Qualcomm claimed in a 177-page complaint filed in U.S. District Court in San Diego, where Qualcomm is based, and with the U.S. International Trade Commission that Apple had infringed on six of its patents that improve the iPhone's battery and performance.
It's now asking the giant California tech company to pay up.
"Apple continues to use Qualcomm's technology while refusing to pay for it," Don Rosenberg, executive vice president and general counsel of Qualcomm, said in a statement. "These lawsuits seek to stop Apple's infringement of six of our patented technologies."
Qualcomm alleges that its patents, which it claims have been issued in the past four years, lie "at the heart of every iPhone."
In the complaint, Qualcomm said it asked for the ITC to investigate and block Apple's imports of iPhones. The company is also "seeking a Cease and Desist Order" that would keep Apple from selling and advertising of products it has already imported.

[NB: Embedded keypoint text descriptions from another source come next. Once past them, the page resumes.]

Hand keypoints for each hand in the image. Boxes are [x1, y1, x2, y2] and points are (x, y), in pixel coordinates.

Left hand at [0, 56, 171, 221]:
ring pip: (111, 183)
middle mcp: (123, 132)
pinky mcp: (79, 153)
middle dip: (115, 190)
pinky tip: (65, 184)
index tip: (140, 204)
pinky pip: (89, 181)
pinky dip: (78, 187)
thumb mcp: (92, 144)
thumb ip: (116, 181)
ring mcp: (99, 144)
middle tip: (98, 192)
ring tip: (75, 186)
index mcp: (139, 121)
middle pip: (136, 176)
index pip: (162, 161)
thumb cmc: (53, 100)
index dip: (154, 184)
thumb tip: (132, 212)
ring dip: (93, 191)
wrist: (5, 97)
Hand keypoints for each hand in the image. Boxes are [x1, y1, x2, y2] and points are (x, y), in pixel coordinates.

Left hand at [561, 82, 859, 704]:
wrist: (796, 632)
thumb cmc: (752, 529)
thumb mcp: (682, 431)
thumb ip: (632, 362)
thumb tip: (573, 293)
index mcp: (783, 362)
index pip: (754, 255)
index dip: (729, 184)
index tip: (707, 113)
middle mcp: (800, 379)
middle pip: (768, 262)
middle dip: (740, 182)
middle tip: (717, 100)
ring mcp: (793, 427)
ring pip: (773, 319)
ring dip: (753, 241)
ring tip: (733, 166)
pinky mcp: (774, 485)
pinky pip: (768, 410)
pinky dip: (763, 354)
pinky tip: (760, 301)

It is unclear how many iPhones that would keep from the market.
According to CNBC, Apple sued Qualcomm for about $1 billion in January, alleging that the chip maker had charged royalties for technology that they had not had a hand in.

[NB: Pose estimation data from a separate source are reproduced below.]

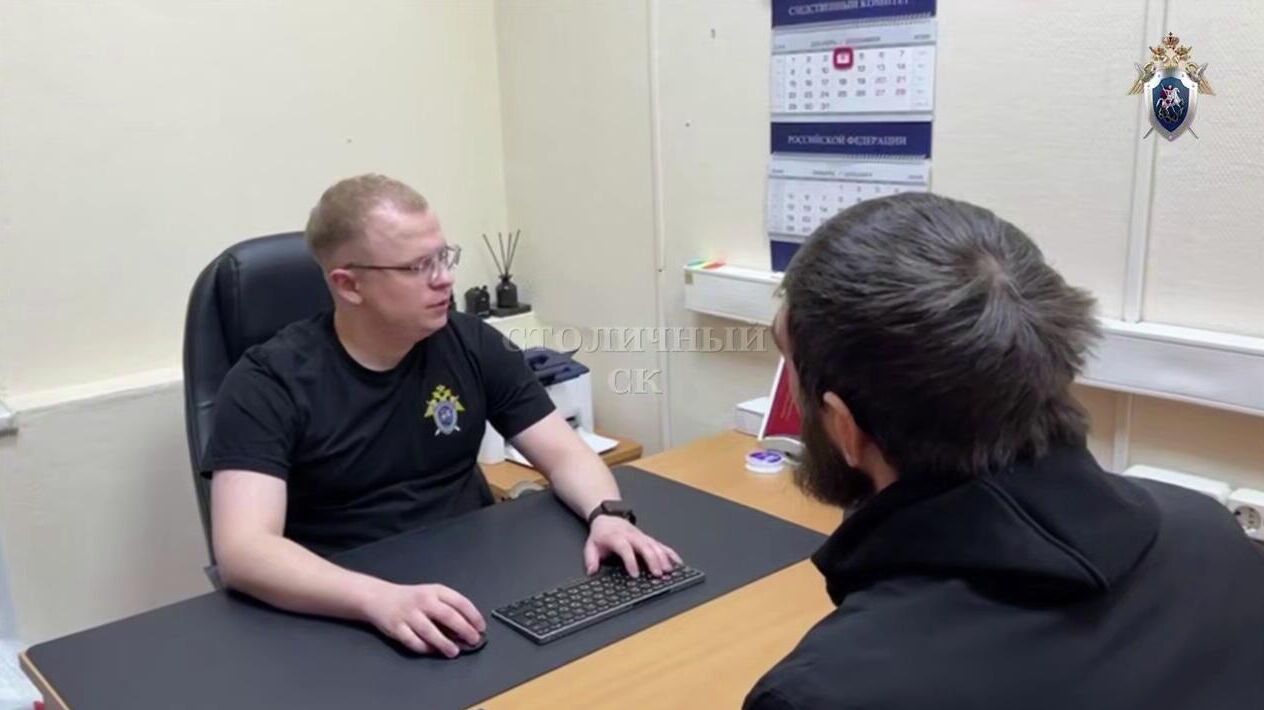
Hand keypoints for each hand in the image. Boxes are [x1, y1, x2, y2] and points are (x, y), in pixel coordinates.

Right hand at [361, 581, 485, 657]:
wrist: (380, 598)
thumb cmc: (411, 599)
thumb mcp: (432, 595)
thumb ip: (449, 608)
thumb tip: (468, 628)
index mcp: (436, 591)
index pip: (460, 602)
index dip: (473, 616)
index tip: (481, 627)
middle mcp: (423, 601)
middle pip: (448, 616)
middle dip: (464, 630)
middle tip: (473, 640)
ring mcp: (409, 614)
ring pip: (430, 631)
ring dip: (445, 643)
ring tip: (454, 651)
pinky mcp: (396, 628)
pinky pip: (413, 641)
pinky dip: (425, 648)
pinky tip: (432, 651)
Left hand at [583, 515, 682, 577]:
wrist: (608, 517)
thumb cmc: (602, 534)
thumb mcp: (591, 546)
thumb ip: (591, 559)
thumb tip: (591, 571)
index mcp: (617, 537)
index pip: (625, 548)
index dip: (630, 561)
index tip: (634, 574)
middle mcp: (632, 536)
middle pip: (645, 547)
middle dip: (652, 560)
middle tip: (657, 574)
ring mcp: (642, 537)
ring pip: (655, 545)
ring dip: (663, 558)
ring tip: (669, 571)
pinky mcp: (648, 539)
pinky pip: (662, 545)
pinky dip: (670, 553)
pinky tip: (677, 562)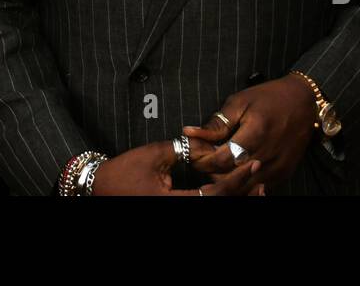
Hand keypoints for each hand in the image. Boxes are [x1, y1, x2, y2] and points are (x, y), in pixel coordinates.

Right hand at [87, 140, 261, 195]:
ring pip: (212, 209)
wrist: (99, 189)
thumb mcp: (154, 155)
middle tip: (260, 177)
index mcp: (172, 203)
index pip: (214, 195)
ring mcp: (174, 213)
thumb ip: (184, 150)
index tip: (251, 163)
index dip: (235, 179)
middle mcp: (176, 212)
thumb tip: (210, 146)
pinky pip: (201, 206)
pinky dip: (218, 199)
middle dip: (241, 193)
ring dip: (233, 198)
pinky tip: (228, 191)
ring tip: (252, 185)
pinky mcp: (172, 210)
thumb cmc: (123, 171)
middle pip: (219, 207)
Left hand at [182, 75, 318, 188]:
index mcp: (255, 135)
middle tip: (201, 158)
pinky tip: (234, 168)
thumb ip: (217, 122)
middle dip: (210, 170)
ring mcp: (277, 168)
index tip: (192, 153)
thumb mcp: (240, 102)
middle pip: (230, 177)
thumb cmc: (270, 98)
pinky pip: (258, 186)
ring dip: (226, 178)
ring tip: (216, 163)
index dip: (202, 160)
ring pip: (243, 186)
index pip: (220, 160)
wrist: (304, 102)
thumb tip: (190, 133)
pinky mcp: (283, 173)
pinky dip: (243, 180)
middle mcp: (267, 156)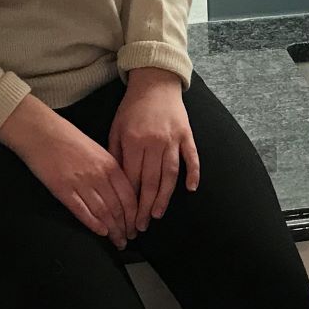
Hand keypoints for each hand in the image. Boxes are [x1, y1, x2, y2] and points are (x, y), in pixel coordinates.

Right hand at [0, 95, 135, 249]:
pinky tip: (101, 232)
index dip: (135, 215)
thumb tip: (121, 191)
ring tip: (118, 241)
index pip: (129, 196)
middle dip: (125, 227)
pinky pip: (82, 212)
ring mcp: (81, 184)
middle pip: (118, 208)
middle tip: (129, 238)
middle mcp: (99, 176)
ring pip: (103, 213)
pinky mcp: (63, 190)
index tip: (137, 225)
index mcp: (110, 165)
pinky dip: (94, 224)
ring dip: (113, 230)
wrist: (42, 132)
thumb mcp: (98, 150)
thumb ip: (110, 170)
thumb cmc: (69, 139)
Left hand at [108, 68, 199, 235]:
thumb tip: (117, 183)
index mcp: (133, 141)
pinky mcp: (186, 134)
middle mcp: (154, 142)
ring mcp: (173, 138)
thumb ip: (115, 154)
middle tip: (142, 225)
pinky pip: (191, 157)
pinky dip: (193, 173)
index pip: (132, 178)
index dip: (130, 200)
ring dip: (164, 197)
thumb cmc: (132, 107)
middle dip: (145, 207)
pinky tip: (191, 189)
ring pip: (170, 175)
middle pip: (151, 181)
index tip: (127, 217)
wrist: (155, 82)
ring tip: (158, 214)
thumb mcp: (116, 128)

When NBC News asked for a comment, Apple reiterated its previous statements.
"Qualcomm's illegal business practices are harming Apple and the entire industry," Apple said in a June 20 statement. "They supply us with a single connectivity component, but for years have been demanding a percentage of the total cost of our products — effectively taxing Apple's innovation."
Apple Chief Execuitve Tim Cook alleged during a quarterly earnings call soon after the suit was filed that Qualcomm charges Apple higher licensing fees for wireless chips than it does other companies.
"And so we don't think that's right, and so we're taking a principled stand on it," Cook said in the second quarterly earnings sales call.
Qualcomm, meanwhile, said in its statement that it believes an investigation into Apple's use of its patent will begin next month and that a case will be tried in 2018.